## Exercise details
Copy the lines of the material from the line containing "Ereignisses." through the line containing "eigenen Küche. Gerichte", with both of those lines included, keeping every character unchanged.

═════ Provided data ═════

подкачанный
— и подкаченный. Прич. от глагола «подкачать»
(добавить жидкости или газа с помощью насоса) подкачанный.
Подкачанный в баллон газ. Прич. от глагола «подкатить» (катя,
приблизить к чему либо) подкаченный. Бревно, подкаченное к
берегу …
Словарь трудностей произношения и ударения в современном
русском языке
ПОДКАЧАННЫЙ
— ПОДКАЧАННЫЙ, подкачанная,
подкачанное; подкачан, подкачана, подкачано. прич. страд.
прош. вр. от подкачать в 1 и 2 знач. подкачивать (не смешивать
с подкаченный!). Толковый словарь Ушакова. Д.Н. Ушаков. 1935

═════
═════ Provided data ═════

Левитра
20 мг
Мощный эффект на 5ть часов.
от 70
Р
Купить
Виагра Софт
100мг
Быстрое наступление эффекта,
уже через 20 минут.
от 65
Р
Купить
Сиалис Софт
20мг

═════
═════ Provided data ═════

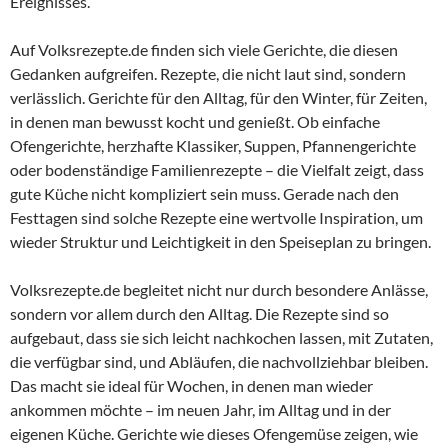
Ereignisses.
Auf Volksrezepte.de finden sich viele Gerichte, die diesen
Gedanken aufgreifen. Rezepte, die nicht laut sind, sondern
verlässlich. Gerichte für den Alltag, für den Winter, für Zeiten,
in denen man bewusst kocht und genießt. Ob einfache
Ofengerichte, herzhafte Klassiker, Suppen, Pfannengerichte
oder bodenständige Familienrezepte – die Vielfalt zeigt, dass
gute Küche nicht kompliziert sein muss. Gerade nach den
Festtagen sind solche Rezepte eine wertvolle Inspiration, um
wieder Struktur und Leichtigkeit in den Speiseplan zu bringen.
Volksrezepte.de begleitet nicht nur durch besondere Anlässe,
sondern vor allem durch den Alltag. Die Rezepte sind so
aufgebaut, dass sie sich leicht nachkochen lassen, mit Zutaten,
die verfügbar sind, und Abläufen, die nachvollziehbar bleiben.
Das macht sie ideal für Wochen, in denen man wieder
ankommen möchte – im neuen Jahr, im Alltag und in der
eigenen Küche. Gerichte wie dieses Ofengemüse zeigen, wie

═════

## Your solution
Ereignisses.
Auf Volksrezepte.de finden sich viele Gerichte, die diesen
Gedanken aufgreifen. Rezepte, die nicht laut sind, sondern
verlässlich. Gerichte für den Alltag, für den Winter, für Zeiten,
in denen man bewusst kocht und genießt. Ob einfache
Ofengerichte, herzhafte Klassiker, Suppen, Pfannengerichte
oder bodenständige Familienrezepte – die Vielfalt zeigt, dass
gute Küche nicht kompliziert sein muss. Gerade nach den
Festtagen sind solche Rezepte eine wertvolle Inspiration, um
wieder Struktur und Leichtigkeit in den Speiseplan zu bringen.
Volksrezepte.de begleitet nicht nur durch besondere Anlässe,
sondern vor allem durch den Alltag. Die Rezepte sind so
aufgebaut, dass sie sich leicht nachkochen lassen, mit Zutaten,
die verfügbar sind, und Abläufen, die nachvollziehbar bleiben.
Das macht sie ideal für Wochen, in denen man wieder
ankommen möchte – im neuen Jahr, im Alltag und in der
eigenen Küche. Gerichte wie dieses Ofengemüse zeigen, wie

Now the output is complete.